**GIVEN DATA:**

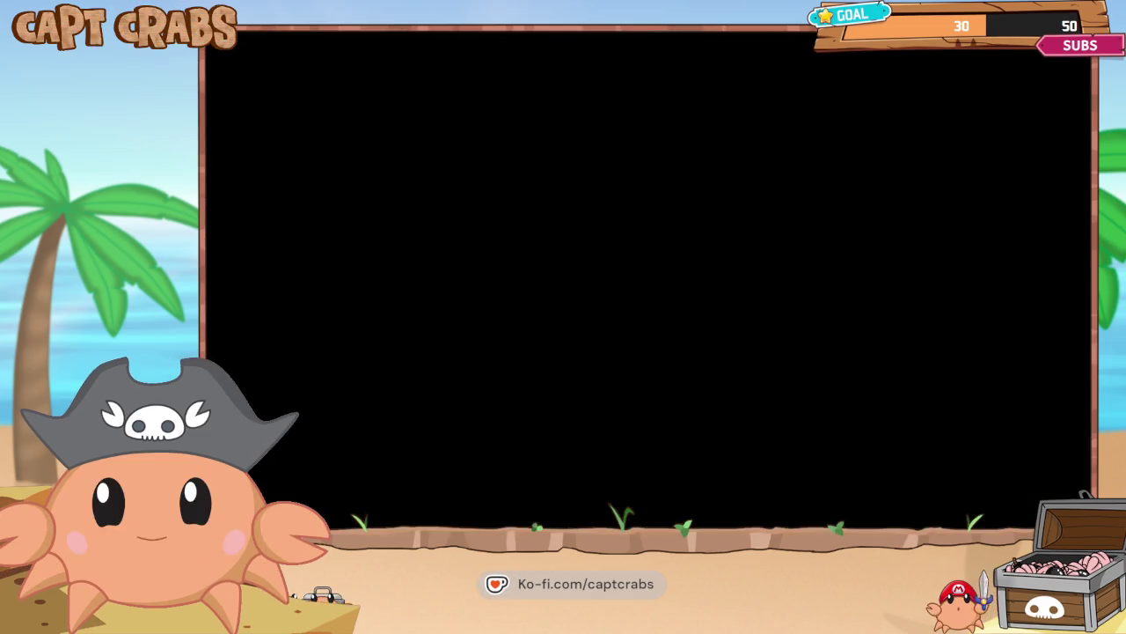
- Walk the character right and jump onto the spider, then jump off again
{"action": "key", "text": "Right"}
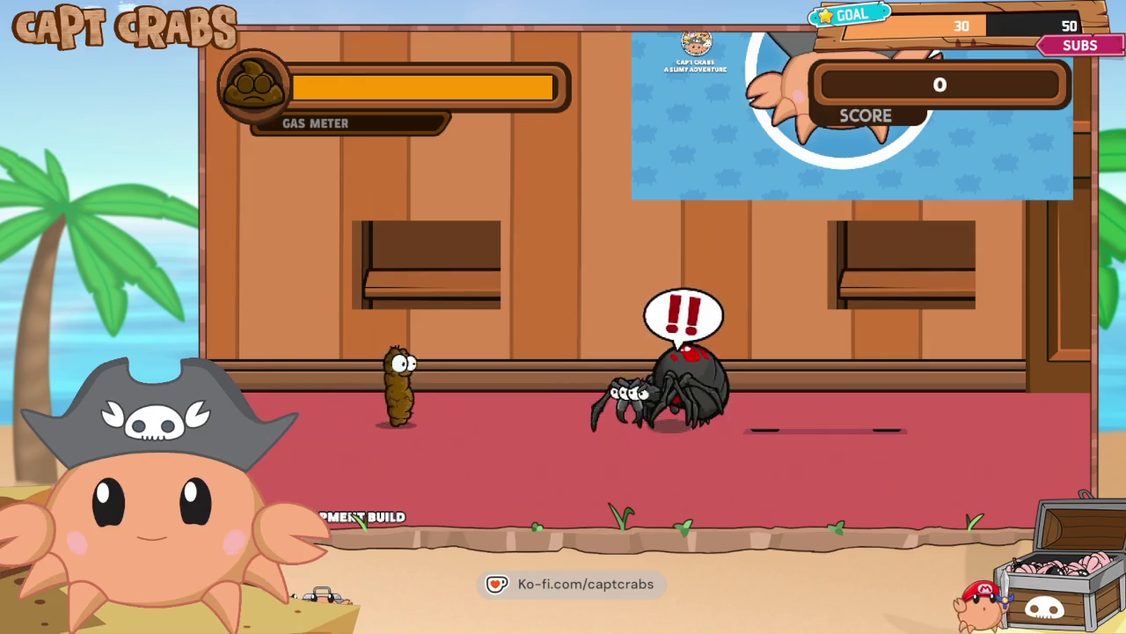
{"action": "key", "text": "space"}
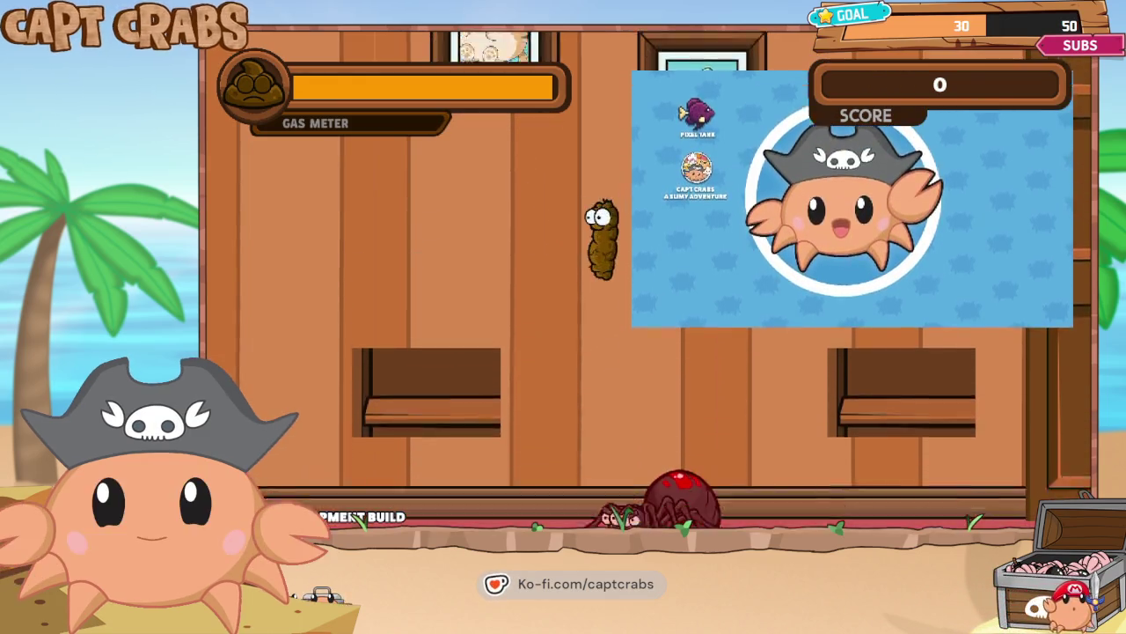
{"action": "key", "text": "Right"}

--

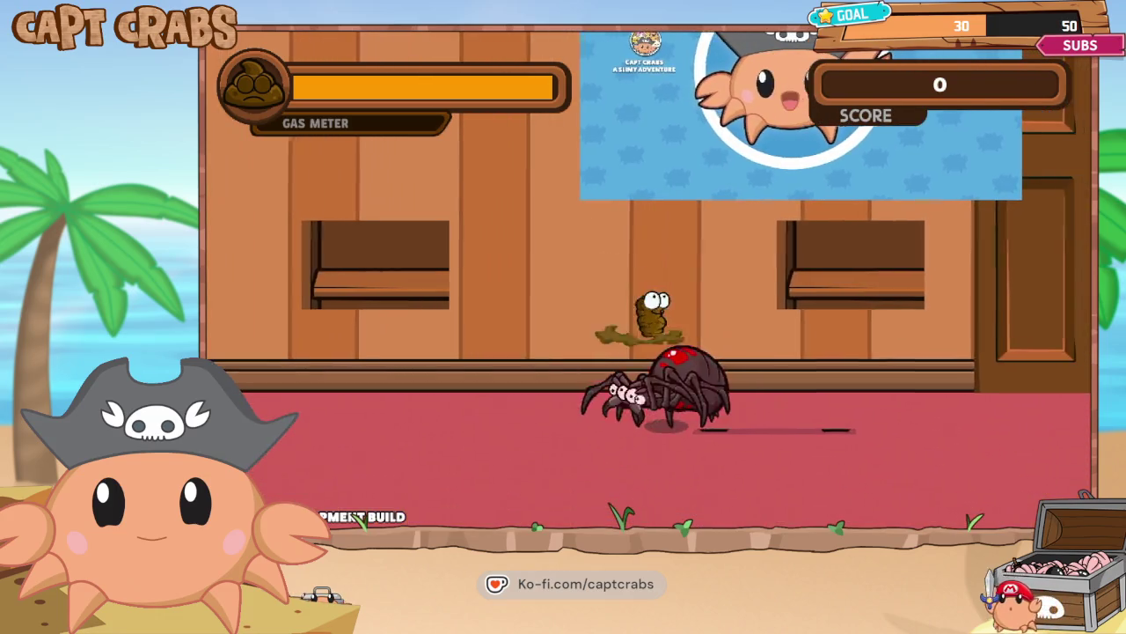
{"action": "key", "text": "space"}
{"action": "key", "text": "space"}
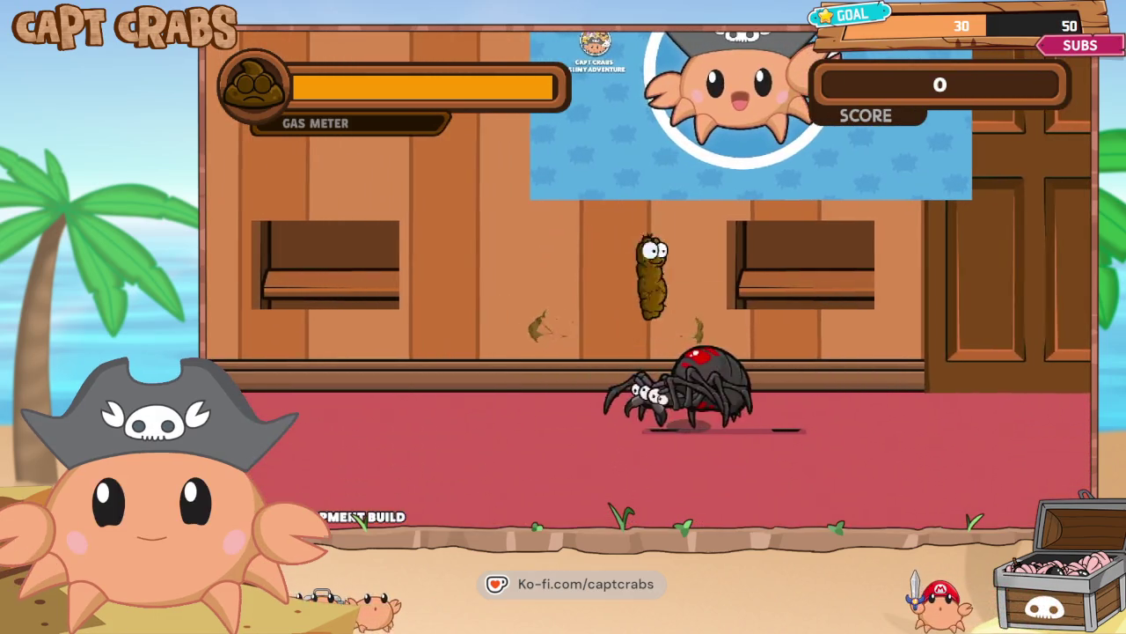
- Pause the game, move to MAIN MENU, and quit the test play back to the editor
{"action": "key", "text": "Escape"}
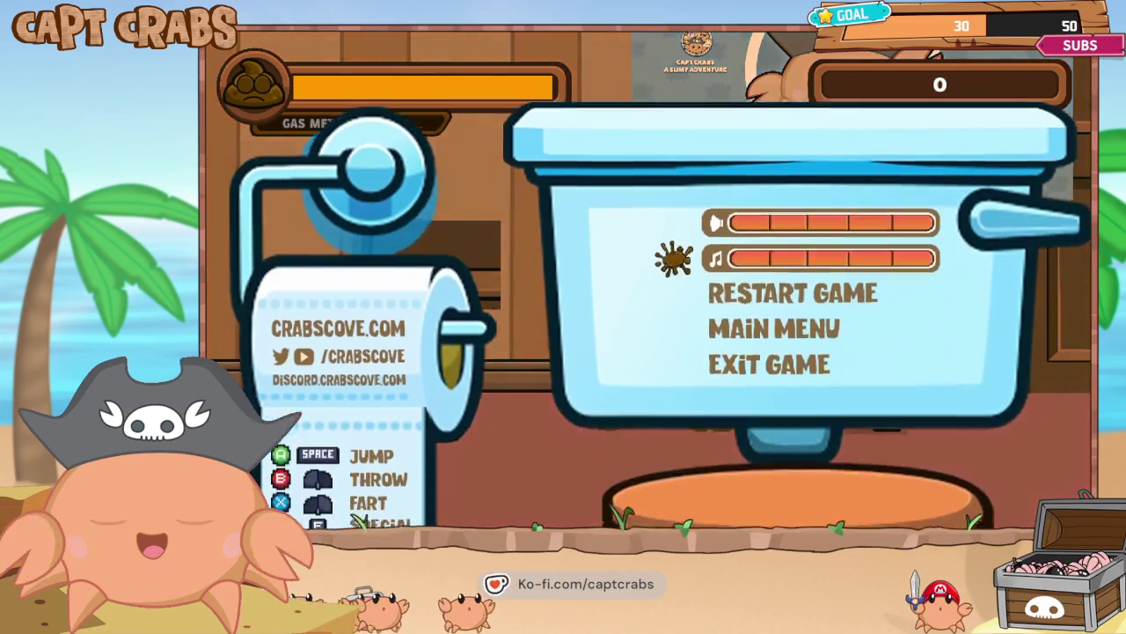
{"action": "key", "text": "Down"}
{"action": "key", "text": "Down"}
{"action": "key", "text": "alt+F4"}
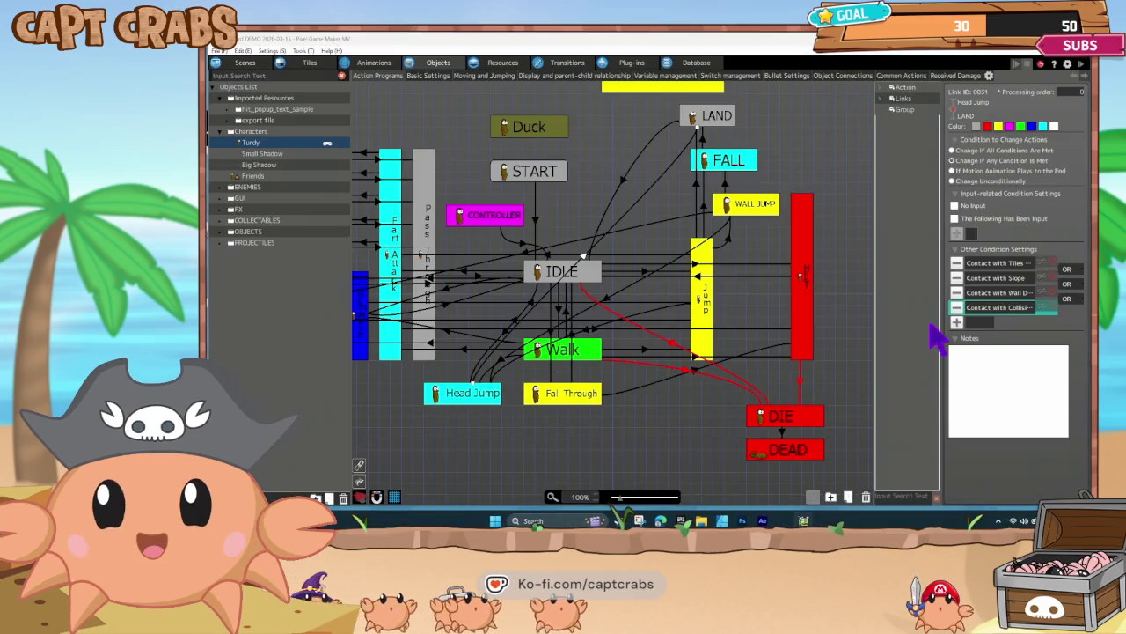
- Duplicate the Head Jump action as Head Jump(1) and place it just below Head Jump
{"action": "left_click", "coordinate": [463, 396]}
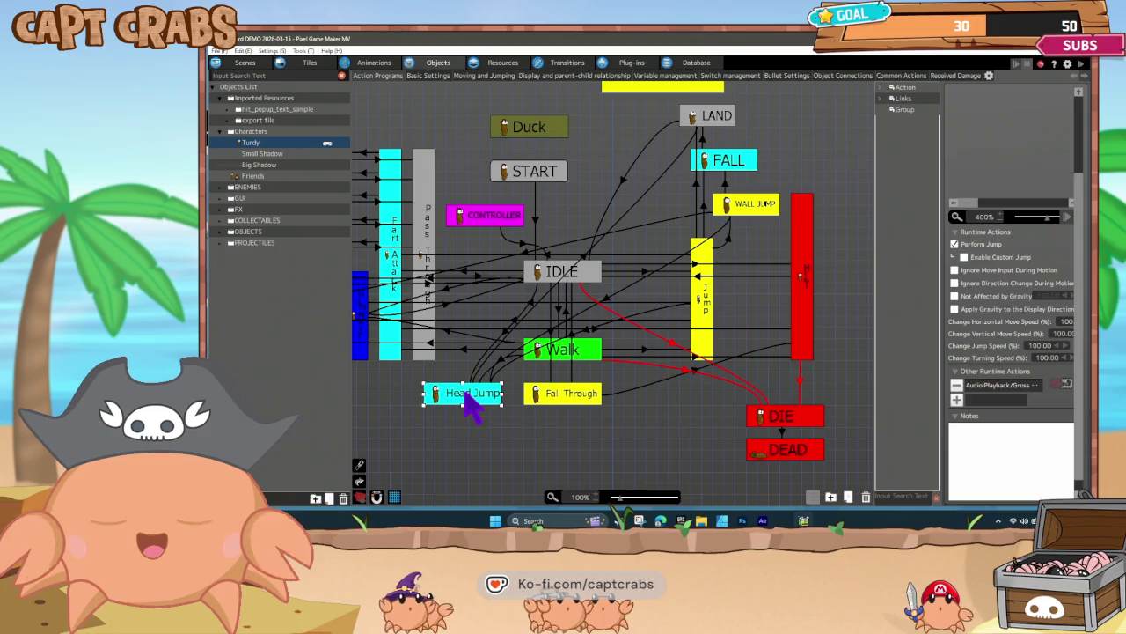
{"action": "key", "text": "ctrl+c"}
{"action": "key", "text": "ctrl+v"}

**HOW TO COMPLETE THIS TASK:** Search the entries for the word "ctrl" and copy every line that has it.

**SOLUTION FOR THIS EXERCISE:**
{"action": "key", "text": "ctrl+c"}
{"action": "key", "text": "ctrl+v"}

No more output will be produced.